◆ Task objective
Your task is to write out the entire listing exactly, omitting its pictures.

◆ The input
+--
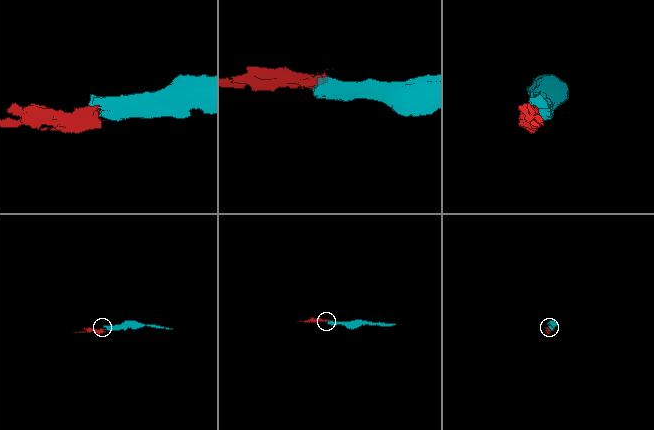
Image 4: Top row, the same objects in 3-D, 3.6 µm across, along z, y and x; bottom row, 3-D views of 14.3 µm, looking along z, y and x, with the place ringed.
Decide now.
does not belong

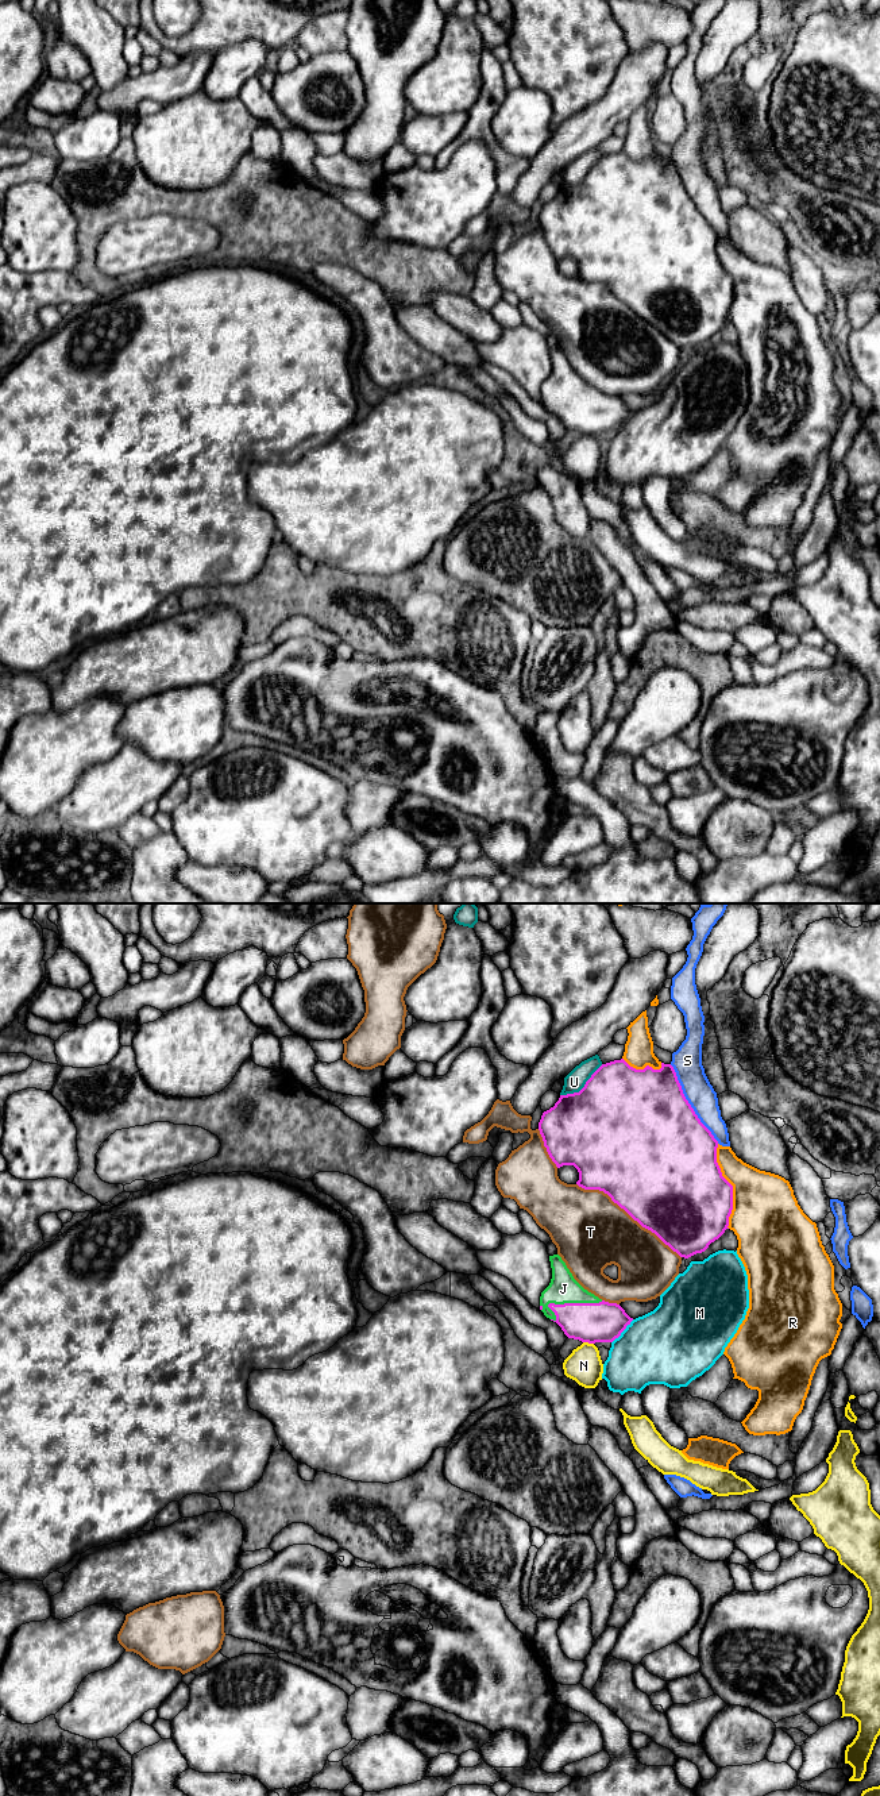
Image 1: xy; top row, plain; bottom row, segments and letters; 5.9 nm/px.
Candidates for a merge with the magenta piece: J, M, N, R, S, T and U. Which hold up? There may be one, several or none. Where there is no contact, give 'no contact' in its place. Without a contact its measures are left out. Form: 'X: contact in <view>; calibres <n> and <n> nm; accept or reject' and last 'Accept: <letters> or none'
J: contact in xy; calibres 240 and 180 nm; accept
M: contact in xy; calibres 240 and 440 nm; reject
N: contact in xy; calibres 240 and 200 nm; reject
R: contact in xy; calibres 460 and 380 nm; reject
S: contact in xy; calibres 500 and 180 nm; reject
T: contact in xy; calibres 500 and 440 nm; reject
U: contact in xy; calibres 500 and 120 nm; reject
Accept: J

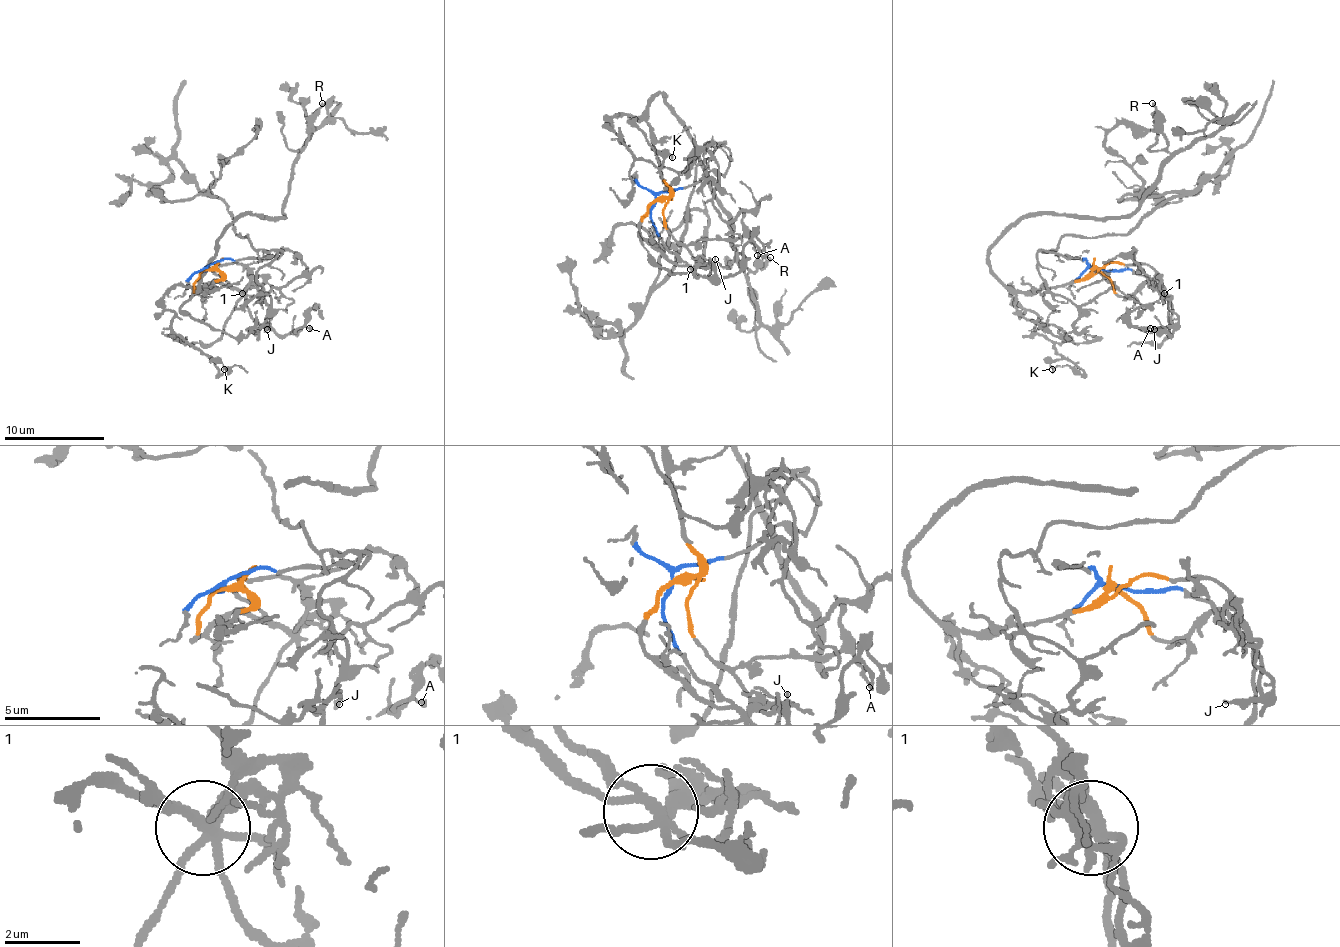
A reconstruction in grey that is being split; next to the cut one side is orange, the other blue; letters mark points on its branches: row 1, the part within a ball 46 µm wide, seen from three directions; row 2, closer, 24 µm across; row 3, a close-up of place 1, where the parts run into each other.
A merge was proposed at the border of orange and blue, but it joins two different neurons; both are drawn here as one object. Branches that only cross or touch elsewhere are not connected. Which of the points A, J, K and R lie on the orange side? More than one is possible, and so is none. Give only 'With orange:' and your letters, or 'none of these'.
With orange: A, J, K, R

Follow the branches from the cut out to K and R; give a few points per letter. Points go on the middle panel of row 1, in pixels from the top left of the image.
K: (654, 200), (669, 190), (651, 128), (636, 115), (614, 115), (611, 130), (636, 158), (659, 168), (671, 158)
R: (654, 200), (669, 190), (646, 105), (661, 93), (729, 220), (739, 265), (747, 275), (769, 258)

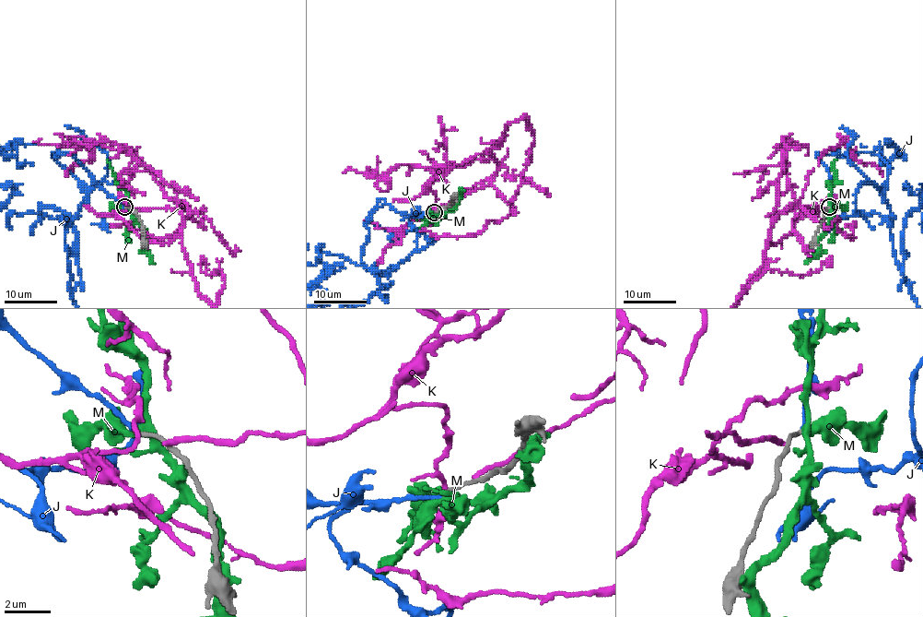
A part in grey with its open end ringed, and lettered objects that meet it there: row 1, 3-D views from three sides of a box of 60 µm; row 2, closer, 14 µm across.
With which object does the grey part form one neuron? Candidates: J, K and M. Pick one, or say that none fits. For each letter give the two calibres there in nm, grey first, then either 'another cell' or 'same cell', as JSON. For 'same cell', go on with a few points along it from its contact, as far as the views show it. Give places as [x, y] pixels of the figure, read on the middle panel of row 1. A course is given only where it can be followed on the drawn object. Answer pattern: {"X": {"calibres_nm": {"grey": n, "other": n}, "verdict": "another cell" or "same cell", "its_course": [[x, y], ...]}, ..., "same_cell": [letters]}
{"J": {"calibres_nm": {"grey": 170, "other": 160}, "verdict": "same cell"}, "K": {"calibres_nm": {"grey": 180, "other": 240}, "verdict": "another cell"}, "M": {"calibres_nm": {"grey": 180, "other": 280}, "verdict": "another cell"}, "same_cell": ["J"]}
+--
◆ Exercise output
Image 4: Top row, the same objects in 3-D, 3.6 µm across, along z, y and x; bottom row, 3-D views of 14.3 µm, looking along z, y and x, with the place ringed.
Decide now.
does not belong

Image 1: xy; top row, plain; bottom row, segments and letters; 5.9 nm/px.
Candidates for a merge with the magenta piece: J, M, N, R, S, T and U. Which hold up? There may be one, several or none. Where there is no contact, give 'no contact' in its place. Without a contact its measures are left out. Form: 'X: contact in <view>; calibres <n> and <n> nm; accept or reject' and last 'Accept: <letters> or none'
J: contact in xy; calibres 240 and 180 nm; accept
M: contact in xy; calibres 240 and 440 nm; reject
N: contact in xy; calibres 240 and 200 nm; reject
R: contact in xy; calibres 460 and 380 nm; reject
S: contact in xy; calibres 500 and 180 nm; reject
T: contact in xy; calibres 500 and 440 nm; reject
U: contact in xy; calibres 500 and 120 nm; reject
Accept: J

A reconstruction in grey that is being split; next to the cut one side is orange, the other blue; letters mark points on its branches: row 1, the part within a ball 46 µm wide, seen from three directions; row 2, closer, 24 µm across; row 3, a close-up of place 1, where the parts run into each other.
A merge was proposed at the border of orange and blue, but it joins two different neurons; both are drawn here as one object. Branches that only cross or touch elsewhere are not connected. Which of the points A, J, K and R lie on the orange side? More than one is possible, and so is none. Give only 'With orange:' and your letters, or 'none of these'.
With orange: A, J, K, R

Follow the branches from the cut out to K and R; give a few points per letter. Points go on the middle panel of row 1, in pixels from the top left of the image.
K: (654, 200), (669, 190), (651, 128), (636, 115), (614, 115), (611, 130), (636, 158), (659, 168), (671, 158)
R: (654, 200), (669, 190), (646, 105), (661, 93), (729, 220), (739, 265), (747, 275), (769, 258)

A part in grey with its open end ringed, and lettered objects that meet it there: row 1, 3-D views from three sides of a box of 60 µm; row 2, closer, 14 µm across.
With which object does the grey part form one neuron? Candidates: J, K and M. Pick one, or say that none fits. For each letter give the two calibres there in nm, grey first, then either 'another cell' or 'same cell', as JSON. For 'same cell', go on with a few points along it from its contact, as far as the views show it. Give places as [x, y] pixels of the figure, read on the middle panel of row 1. A course is given only where it can be followed on the drawn object. Answer pattern: {"X": {"calibres_nm": {"grey": n, "other": n}, "verdict": "another cell" or "same cell", "its_course": [[x, y], ...]}, ..., "same_cell": [letters]}
{"J": {"calibres_nm": {"grey": 170, "other": 160}, "verdict": "same cell"}, "K": {"calibres_nm": {"grey": 180, "other": 240}, "verdict": "another cell"}, "M": {"calibres_nm": {"grey": 180, "other": 280}, "verdict": "another cell"}, "same_cell": ["J"]}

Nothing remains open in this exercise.